Eine Pause entstand, während deren ich mein Notizbuch höflich zuklappte, um Frau Stennitzer zu erlauben, richtig wütend zu werden.
— Ich meine, ich verstehe diese Leute nicht, die solchen Unfug schreiben, sagte sie. Die müssen ja nicht mit ständiger Übelkeit und Schwindel leben und mit Hautausschlägen und Durchfall, das ist für die nur eine Liste von Krankheitssymptomen! Das ist nichts, was ihr Leben betrifft. Es ist immer dieselbe Scheiße, überall! Aber kaum spricht das einer mal aus, geht’s auch schon los: Ja, die ist eben burnt out, die ist halt nicht so der Familientyp, wird schon auch an der emotionalen Überforderung liegen — nein! Leben Sie mal vierundzwanzig Stunden im Einzugsgebiet von diesem …

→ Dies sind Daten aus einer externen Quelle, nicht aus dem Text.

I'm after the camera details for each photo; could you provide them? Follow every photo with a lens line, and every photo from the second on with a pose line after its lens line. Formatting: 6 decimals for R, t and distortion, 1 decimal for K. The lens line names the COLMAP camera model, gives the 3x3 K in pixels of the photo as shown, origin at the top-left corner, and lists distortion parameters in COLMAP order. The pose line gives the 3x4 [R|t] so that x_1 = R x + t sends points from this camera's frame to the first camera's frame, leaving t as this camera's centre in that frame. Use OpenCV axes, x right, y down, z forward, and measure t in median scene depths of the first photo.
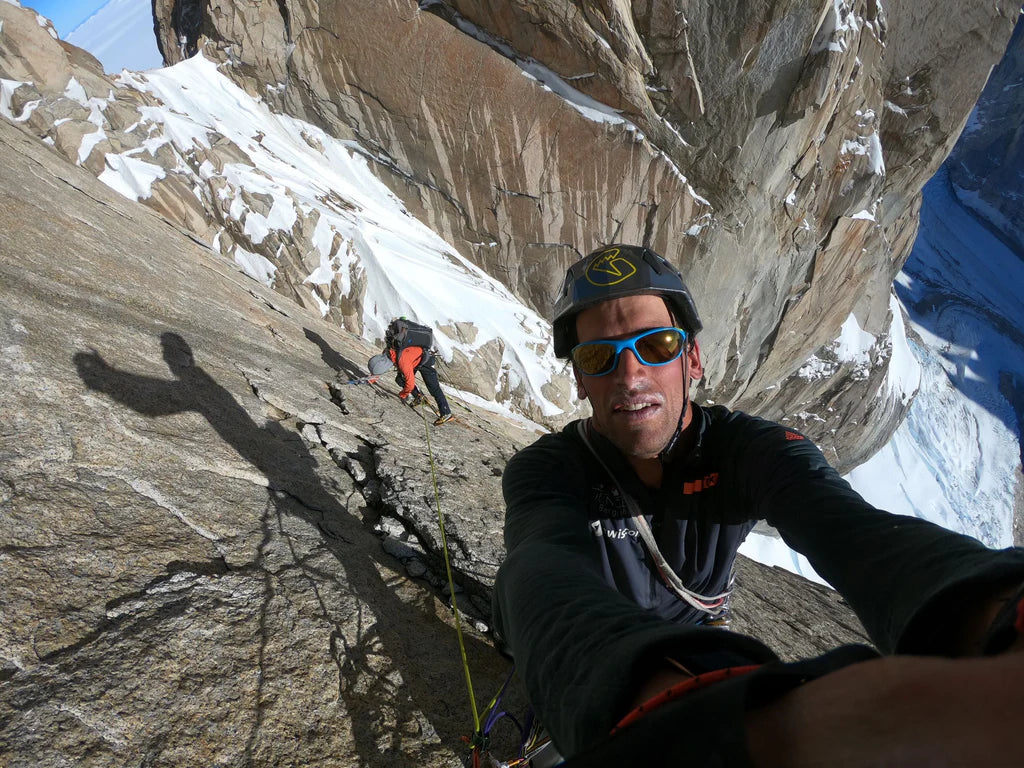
lens RADIAL K [[410.5, 0, 512.0], [0, 410.5, 384.0], [0, 0, 1]] dist [-0.063763, -0.000012]
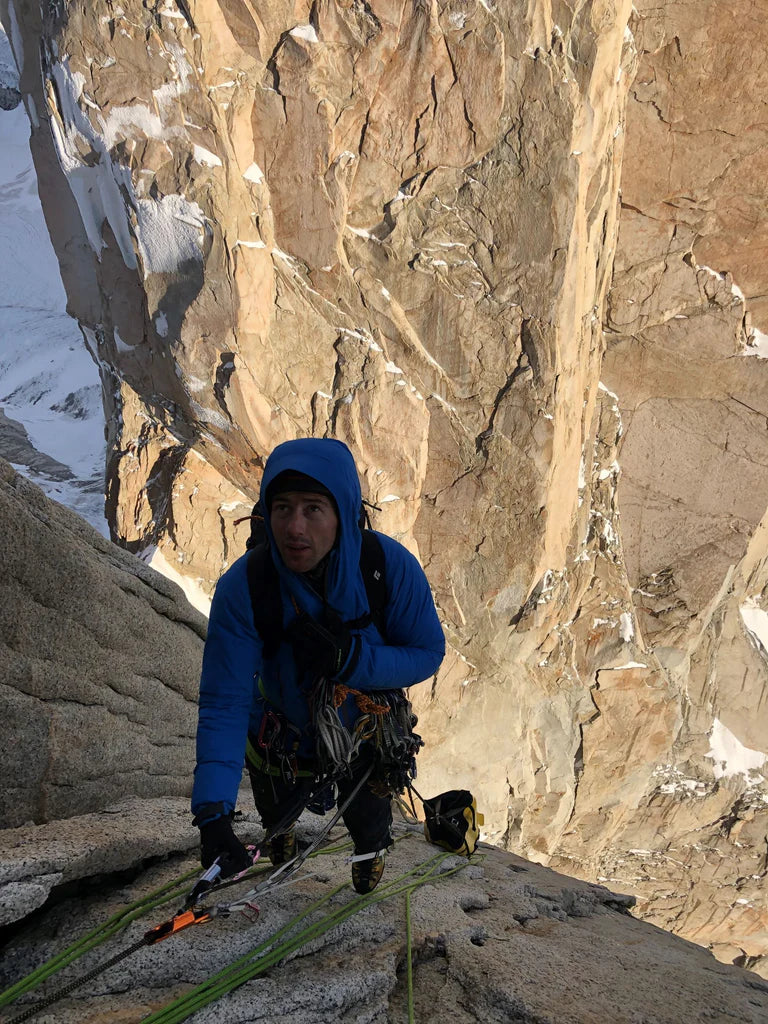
lens RADIAL K [[821.6, 0, 384.0], [0, 821.6, 512.0], [0, 0, 1]] dist [0.040049, -0.007812]
pose [[0.990592, 0.129248, 0.044959, -0.053725], [-0.113696, 0.960175, -0.255218, -0.197780], [-0.076156, 0.247706, 0.965838, -2.093689]]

Sie führte einen Fingerknöchel an die Oberlippe, um sich zu bremsen. Es funktionierte.
— Entschuldigung, sagte sie. Sie wollen bestimmt nicht von mir vollgejammert werden.
Ich unterdrückte gerade noch rechtzeitig den Satz Aber dafür bin ich doch gekommen und nickte nur auf eine, wie ich hoffte, verständnisvolle Weise.
— Aber wünschen Sie es sich für Christoph?